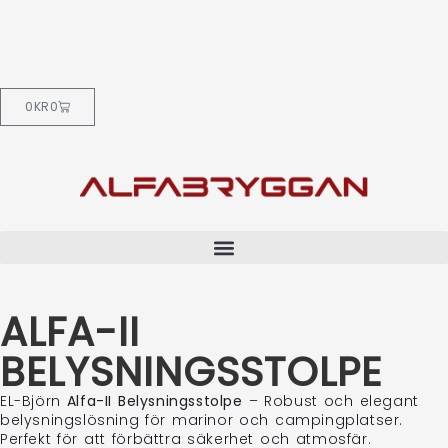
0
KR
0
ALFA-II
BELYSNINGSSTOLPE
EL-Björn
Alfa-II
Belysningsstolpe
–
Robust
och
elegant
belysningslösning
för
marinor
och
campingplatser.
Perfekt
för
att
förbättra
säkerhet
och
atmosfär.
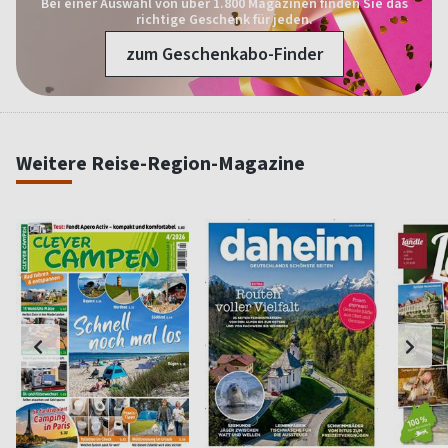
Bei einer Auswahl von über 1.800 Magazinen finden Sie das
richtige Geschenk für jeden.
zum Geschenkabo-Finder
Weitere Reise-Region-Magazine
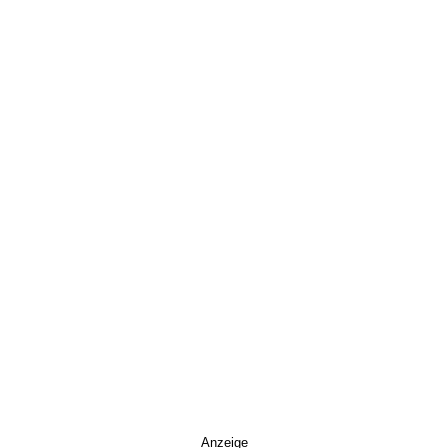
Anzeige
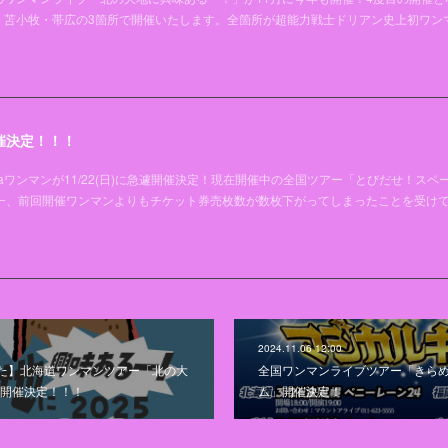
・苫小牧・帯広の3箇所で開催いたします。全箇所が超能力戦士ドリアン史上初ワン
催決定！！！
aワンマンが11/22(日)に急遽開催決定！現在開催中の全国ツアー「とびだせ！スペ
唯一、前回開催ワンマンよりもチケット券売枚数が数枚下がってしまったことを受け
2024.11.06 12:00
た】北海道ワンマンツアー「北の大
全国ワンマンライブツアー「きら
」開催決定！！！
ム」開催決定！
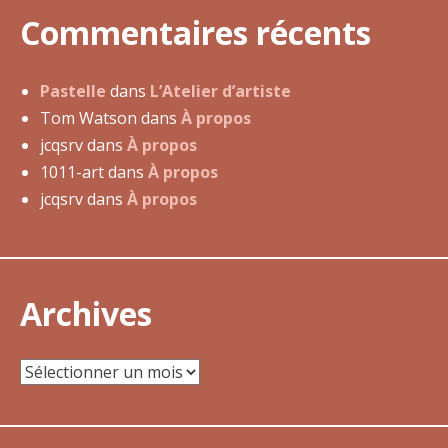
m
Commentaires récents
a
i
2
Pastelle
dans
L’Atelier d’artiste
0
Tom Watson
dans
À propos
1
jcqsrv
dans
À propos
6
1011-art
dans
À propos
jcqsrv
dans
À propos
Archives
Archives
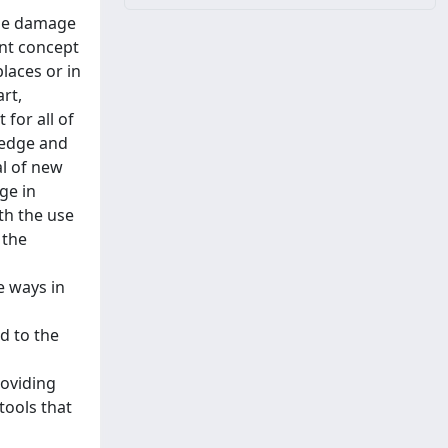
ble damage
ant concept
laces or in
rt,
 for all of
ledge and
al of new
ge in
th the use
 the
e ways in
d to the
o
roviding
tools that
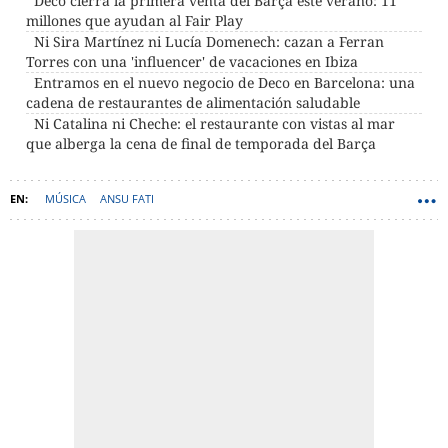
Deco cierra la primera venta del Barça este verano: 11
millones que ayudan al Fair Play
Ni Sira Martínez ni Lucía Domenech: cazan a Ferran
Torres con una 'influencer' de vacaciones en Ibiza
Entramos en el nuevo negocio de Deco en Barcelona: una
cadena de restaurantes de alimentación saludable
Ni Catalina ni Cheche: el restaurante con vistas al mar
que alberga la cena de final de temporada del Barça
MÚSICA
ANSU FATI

- - - - - - -

§ **Description of the task**: All lines in the data that contain the word "Deco" should be copied.

§ **Task response**:
Deco cierra la primera venta del Barça este verano: 11
Entramos en el nuevo negocio de Deco en Barcelona: una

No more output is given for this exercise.